--- begin Material for this exercise ---

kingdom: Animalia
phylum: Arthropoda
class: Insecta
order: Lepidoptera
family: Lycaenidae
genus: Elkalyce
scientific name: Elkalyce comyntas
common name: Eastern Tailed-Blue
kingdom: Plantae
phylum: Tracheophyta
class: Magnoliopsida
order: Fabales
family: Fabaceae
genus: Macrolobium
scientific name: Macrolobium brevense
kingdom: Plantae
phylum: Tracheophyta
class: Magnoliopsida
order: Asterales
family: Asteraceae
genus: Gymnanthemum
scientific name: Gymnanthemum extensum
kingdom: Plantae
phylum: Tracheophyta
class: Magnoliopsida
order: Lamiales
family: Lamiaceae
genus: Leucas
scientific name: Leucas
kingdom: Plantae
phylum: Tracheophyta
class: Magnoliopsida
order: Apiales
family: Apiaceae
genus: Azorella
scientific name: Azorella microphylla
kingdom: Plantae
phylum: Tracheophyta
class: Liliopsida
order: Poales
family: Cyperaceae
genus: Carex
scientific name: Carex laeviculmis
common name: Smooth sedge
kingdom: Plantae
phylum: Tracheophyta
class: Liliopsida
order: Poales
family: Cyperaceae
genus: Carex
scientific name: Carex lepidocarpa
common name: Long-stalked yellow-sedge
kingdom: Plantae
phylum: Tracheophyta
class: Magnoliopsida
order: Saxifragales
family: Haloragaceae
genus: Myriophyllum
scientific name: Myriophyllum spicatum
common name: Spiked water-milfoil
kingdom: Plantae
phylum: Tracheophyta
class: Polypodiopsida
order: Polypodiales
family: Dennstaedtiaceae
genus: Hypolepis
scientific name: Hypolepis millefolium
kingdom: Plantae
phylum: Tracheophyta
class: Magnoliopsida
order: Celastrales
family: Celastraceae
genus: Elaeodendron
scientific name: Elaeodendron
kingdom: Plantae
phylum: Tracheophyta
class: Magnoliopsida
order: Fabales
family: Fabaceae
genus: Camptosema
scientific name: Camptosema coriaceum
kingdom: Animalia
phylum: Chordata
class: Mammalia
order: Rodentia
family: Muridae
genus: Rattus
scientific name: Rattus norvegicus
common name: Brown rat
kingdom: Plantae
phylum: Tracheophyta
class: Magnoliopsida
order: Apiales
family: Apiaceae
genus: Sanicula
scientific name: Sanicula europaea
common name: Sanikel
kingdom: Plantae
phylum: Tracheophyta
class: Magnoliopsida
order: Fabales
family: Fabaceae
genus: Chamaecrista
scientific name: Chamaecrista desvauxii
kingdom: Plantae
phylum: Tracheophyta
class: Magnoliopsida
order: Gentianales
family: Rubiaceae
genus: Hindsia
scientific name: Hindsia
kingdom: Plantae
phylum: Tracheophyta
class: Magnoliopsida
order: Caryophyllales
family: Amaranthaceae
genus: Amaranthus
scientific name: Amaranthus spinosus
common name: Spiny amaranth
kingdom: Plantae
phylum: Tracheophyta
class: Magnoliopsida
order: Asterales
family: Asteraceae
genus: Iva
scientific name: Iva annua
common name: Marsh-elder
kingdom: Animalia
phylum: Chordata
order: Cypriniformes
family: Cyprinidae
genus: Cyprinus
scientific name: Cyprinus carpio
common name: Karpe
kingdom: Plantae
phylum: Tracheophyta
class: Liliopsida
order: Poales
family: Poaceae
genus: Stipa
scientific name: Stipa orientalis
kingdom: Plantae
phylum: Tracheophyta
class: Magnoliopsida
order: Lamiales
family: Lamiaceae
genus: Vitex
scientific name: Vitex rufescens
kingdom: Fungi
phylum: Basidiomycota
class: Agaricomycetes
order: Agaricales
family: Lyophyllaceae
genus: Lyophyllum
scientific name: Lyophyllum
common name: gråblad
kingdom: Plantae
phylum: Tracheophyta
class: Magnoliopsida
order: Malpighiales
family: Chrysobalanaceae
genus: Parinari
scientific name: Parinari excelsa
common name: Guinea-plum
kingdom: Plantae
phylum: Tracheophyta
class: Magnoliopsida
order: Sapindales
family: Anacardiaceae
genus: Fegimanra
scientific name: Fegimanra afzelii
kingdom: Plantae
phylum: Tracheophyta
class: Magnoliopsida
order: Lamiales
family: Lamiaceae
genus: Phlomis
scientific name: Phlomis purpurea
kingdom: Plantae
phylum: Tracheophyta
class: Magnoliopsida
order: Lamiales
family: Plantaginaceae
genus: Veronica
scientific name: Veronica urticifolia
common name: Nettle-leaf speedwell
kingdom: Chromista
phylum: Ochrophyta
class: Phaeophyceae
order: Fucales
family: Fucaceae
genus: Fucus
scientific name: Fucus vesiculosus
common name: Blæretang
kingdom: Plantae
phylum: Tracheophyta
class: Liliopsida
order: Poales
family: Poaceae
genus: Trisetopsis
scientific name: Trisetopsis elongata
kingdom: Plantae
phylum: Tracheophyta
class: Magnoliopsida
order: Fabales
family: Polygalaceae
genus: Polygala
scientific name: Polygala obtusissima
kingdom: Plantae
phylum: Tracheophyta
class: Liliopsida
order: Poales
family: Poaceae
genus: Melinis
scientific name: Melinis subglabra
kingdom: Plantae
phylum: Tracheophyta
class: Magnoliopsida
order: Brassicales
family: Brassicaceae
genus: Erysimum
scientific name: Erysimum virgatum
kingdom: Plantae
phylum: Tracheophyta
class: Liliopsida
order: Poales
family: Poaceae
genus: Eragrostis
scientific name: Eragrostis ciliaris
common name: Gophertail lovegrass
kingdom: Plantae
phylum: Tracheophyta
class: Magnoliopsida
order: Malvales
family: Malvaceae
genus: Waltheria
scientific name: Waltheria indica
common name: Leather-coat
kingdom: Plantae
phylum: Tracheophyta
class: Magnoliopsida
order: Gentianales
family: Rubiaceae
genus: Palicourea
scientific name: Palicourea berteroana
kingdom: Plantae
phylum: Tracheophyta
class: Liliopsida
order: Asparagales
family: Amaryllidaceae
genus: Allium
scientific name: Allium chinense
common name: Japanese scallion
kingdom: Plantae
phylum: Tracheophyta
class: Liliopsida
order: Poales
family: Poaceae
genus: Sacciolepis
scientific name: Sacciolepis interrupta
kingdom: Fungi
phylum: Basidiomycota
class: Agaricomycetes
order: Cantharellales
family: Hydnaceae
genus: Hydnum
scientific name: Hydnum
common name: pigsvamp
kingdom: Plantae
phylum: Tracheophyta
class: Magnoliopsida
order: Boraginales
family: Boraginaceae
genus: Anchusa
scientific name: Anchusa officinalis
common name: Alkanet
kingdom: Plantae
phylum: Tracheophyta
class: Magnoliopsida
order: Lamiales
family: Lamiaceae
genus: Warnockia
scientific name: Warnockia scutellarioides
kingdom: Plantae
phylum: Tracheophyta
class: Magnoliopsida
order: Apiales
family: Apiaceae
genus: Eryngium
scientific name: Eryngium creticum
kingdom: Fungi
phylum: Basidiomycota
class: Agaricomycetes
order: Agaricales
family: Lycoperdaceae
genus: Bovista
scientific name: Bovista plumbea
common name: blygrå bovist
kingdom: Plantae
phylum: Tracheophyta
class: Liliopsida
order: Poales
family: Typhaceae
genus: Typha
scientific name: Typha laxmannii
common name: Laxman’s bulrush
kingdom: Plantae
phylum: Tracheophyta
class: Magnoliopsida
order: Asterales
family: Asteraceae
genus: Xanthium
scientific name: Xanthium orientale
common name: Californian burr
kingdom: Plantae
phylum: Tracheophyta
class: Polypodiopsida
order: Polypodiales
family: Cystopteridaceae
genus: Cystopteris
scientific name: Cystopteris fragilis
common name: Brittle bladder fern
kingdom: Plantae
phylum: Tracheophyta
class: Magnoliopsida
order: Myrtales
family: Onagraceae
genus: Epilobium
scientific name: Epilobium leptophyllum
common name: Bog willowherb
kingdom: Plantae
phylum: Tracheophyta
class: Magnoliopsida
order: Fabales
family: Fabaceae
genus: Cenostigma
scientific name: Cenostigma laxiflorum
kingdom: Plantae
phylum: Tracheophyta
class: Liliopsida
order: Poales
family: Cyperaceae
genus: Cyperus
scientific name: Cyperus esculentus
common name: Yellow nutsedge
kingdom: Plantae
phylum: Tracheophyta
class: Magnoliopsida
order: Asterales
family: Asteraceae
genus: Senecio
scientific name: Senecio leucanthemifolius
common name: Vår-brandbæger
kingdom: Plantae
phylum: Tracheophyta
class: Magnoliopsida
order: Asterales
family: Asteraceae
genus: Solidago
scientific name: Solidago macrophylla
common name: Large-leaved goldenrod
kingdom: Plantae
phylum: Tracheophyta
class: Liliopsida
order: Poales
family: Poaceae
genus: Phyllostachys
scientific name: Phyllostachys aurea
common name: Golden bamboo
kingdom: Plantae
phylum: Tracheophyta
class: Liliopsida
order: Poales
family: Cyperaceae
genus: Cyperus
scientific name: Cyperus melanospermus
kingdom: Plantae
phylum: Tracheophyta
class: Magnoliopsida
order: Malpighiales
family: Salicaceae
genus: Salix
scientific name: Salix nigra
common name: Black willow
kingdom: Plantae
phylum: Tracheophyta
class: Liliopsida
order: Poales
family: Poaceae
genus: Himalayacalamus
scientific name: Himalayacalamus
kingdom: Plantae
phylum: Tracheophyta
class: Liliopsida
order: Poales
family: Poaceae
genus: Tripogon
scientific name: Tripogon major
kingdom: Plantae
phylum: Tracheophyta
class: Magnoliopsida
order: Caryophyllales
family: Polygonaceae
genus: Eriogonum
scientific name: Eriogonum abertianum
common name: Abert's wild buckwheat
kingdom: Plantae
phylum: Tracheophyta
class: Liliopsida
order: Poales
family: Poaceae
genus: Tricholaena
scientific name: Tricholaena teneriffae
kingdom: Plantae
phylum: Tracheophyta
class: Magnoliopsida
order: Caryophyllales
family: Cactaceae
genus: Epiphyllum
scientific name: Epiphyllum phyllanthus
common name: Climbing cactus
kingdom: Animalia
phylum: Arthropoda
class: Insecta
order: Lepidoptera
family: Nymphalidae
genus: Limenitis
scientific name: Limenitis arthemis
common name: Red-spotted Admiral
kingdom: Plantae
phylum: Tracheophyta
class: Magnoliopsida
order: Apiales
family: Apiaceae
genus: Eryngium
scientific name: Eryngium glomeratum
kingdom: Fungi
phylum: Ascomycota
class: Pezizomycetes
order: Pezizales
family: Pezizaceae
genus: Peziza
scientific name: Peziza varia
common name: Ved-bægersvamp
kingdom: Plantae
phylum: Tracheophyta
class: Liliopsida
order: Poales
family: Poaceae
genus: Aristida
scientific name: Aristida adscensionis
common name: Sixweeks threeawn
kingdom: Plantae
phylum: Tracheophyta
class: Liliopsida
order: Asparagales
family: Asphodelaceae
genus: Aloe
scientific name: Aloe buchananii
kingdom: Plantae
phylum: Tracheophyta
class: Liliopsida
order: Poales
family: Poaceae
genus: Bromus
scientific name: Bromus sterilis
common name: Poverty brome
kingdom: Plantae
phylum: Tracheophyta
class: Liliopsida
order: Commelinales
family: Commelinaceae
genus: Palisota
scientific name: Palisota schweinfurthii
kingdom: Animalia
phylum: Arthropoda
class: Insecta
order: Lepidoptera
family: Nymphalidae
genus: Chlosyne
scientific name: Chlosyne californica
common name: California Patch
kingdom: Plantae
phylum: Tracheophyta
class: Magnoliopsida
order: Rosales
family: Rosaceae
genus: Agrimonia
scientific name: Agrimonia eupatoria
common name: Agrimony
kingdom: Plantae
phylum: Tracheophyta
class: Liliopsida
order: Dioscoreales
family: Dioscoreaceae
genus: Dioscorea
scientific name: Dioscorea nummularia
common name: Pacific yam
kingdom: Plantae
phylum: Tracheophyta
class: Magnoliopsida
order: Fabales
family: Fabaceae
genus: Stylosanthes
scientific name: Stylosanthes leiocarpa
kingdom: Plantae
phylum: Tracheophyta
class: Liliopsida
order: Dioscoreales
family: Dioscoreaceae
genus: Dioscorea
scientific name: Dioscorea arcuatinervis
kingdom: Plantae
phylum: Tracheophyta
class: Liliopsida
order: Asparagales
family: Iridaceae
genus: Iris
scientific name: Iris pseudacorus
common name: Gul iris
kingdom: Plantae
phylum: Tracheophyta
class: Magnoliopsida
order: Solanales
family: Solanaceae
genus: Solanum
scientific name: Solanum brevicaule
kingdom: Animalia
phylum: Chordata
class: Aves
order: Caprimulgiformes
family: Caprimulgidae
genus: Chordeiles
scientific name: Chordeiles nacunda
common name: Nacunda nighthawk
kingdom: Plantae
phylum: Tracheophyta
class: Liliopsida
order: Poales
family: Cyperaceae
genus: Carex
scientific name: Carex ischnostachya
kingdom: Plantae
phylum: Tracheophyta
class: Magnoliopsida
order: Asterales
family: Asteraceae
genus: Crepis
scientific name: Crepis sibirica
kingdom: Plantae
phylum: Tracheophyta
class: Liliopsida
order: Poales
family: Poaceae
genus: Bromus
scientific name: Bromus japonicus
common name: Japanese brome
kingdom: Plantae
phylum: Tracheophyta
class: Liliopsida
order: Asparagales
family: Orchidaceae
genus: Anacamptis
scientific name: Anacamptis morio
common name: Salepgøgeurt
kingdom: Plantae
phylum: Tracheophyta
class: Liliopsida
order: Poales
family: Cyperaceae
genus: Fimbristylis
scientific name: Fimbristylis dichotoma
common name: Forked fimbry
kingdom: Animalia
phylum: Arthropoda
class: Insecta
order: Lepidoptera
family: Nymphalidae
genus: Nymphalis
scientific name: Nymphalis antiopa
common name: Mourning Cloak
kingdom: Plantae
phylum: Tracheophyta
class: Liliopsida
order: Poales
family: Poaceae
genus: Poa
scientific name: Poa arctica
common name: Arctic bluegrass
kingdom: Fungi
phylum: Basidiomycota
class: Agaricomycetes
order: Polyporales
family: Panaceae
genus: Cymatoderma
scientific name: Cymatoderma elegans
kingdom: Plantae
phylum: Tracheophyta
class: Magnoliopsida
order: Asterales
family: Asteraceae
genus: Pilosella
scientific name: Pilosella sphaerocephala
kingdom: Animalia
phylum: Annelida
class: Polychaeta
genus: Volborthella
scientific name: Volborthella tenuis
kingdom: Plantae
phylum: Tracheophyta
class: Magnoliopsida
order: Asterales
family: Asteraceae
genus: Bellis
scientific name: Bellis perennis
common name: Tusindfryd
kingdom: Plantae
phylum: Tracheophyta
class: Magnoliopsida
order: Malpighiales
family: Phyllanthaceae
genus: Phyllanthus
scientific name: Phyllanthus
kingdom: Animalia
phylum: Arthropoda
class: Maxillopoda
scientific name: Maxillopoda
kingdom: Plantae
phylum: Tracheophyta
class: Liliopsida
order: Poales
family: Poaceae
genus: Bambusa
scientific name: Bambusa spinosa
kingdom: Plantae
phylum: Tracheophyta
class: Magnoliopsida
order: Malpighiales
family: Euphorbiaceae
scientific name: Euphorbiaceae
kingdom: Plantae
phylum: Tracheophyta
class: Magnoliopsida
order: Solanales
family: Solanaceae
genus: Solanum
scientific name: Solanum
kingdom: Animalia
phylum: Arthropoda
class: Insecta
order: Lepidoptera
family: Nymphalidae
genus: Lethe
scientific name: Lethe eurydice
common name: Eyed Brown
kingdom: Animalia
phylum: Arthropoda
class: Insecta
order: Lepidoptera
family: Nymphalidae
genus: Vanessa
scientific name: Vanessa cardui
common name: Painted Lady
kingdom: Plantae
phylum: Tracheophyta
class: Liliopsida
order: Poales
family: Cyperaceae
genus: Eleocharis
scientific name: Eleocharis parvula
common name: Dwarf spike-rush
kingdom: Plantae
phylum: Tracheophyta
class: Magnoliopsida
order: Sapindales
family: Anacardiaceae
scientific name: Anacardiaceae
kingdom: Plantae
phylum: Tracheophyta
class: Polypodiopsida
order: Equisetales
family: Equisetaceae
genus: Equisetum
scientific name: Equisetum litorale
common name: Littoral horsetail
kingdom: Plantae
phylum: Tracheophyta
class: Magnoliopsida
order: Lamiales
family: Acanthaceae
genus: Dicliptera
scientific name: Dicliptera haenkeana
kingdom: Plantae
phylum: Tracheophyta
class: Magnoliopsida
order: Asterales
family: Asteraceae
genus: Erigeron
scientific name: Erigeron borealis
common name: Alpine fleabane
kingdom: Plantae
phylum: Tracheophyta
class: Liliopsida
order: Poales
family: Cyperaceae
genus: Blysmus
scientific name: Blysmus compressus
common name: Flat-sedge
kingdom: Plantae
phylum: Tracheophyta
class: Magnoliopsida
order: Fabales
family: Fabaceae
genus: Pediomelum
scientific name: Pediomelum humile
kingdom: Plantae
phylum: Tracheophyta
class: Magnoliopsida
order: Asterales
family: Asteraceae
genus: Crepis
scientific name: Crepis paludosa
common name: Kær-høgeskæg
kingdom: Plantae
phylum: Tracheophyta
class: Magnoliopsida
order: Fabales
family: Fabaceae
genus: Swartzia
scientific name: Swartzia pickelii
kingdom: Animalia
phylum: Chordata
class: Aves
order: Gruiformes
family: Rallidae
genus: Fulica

--- end Material for this exercise ---

- _Exercise instructions_: Starting at the line that contains "scientific name: Erigeron borealis" and continuing through the end of the items, reproduce those lines with "common name" swapped for "vernacular name" and everything else left as is.

- _The output_:
scientific name: Erigeron borealis
vernacular name: Alpine fleabane
kingdom: Plantae
phylum: Tracheophyta
class: Liliopsida
order: Poales
family: Cyperaceae
genus: Blysmus
scientific name: Blysmus compressus
vernacular name: Flat-sedge
kingdom: Plantae
phylum: Tracheophyta
class: Magnoliopsida
order: Fabales
family: Fabaceae
genus: Pediomelum
scientific name: Pediomelum humile
kingdom: Plantae
phylum: Tracheophyta
class: Magnoliopsida
order: Asterales
family: Asteraceae
genus: Crepis
scientific name: Crepis paludosa
vernacular name: Kær-høgeskæg
kingdom: Plantae
phylum: Tracheophyta
class: Magnoliopsida
order: Fabales
family: Fabaceae
genus: Swartzia
scientific name: Swartzia pickelii
kingdom: Animalia
phylum: Chordata
class: Aves
order: Gruiformes
family: Rallidae
genus: Fulica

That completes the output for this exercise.